If 2021 was the year of plentiful venture capital and bloated valuations in fintech, 2022 is shaping up as the year of downsizing, with cuts ranging from dramatic and very public layoffs to unannounced staff winnowing according to Forbes.

Rising interest rates, worries of an impending recession and an abrupt slowdown in venture investment has caused fintech founders to aggressively reduce expenses. Beyond the big companies that have announced layoffs like Robinhood, Klarna and Coinbase, every corner of the fintech industry is feeling the squeeze, from investment apps and teen digital banks to back-end trading software and insurtech outfits.

Many are slashing staff to preserve cash and stay alive, as VCs tell founders they need at least two years’ worth of “runway” to endure a prolonged downturn. Other startups are changing their strategy, and they’re opportunistically shedding workers in some departments while hiring in others. That lets them get closer to profitability and gives them a chance at avoiding a dreaded “down round,” where they raise money at a lower valuation than their prior funding round. Buy-now, pay-later giant Klarna recently raised funding at $6.7 billion, down a stunning 85% from a year ago.

Every fintech company seems to be a candidate for layoffs. “If you haven’t done it, you’re going to have to do one,” says one fintech CEO who reduced staff earlier this year. Stephanie Choo, a general partner at fintech-focused VC firm Portage, says, “Almost every late-stage company that I know of is either doing layoffs or going to.” Five members of Forbes’ Fintech 50 list, released in early June, appear to be cutting staff.

Through LinkedIn research and speaking directly with companies and industry insiders, Forbes identified nine fintech businesses that have apparently shrunk their labor forces recently without any announcement or public reporting of their downsizing.

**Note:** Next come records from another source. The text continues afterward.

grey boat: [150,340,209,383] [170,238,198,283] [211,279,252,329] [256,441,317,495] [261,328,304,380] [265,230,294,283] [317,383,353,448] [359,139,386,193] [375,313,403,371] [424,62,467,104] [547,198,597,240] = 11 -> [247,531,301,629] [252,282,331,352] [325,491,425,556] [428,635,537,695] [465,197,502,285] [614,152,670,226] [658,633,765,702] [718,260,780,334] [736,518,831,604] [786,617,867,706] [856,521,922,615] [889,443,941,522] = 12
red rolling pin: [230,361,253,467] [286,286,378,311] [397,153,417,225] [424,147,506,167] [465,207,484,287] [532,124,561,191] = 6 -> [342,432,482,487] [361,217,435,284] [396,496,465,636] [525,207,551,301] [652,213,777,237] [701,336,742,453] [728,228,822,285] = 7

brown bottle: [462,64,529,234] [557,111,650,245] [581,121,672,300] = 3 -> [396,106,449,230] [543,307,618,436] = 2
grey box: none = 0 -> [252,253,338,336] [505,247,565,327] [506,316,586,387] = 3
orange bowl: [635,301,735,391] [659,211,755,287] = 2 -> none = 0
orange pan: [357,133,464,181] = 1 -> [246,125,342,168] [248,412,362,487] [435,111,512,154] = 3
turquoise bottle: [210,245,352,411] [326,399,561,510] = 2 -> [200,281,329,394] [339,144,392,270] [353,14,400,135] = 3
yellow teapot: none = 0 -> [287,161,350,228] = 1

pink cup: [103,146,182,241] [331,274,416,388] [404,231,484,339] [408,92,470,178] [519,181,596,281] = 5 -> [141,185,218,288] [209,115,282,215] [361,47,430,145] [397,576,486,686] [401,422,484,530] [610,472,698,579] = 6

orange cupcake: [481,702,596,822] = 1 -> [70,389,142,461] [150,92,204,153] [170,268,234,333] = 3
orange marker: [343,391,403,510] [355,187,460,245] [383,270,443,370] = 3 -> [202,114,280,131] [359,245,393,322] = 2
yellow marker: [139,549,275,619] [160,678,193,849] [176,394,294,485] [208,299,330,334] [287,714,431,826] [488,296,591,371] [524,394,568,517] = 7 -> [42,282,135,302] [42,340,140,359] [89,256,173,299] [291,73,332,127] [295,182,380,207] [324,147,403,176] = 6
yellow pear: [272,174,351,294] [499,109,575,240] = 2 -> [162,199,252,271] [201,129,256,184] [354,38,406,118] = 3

Of the nine, iTrustCapital, Stash and Synctera confirmed the staff cuts to Forbes. GoodLeap confirmed a small number of cuts in its mortgage business but said it’s actively hiring and expects headcount to grow 16% this year. Five other companies we identified as having previously unreported employee contraction–Clearco, DriveWealth, M1, PointCard and Step–didn’t respond to our requests for comment. Some unconfirmed reductions may be due to attrition rather than layoffs, but LinkedIn data typically understates the number of dismissed employees.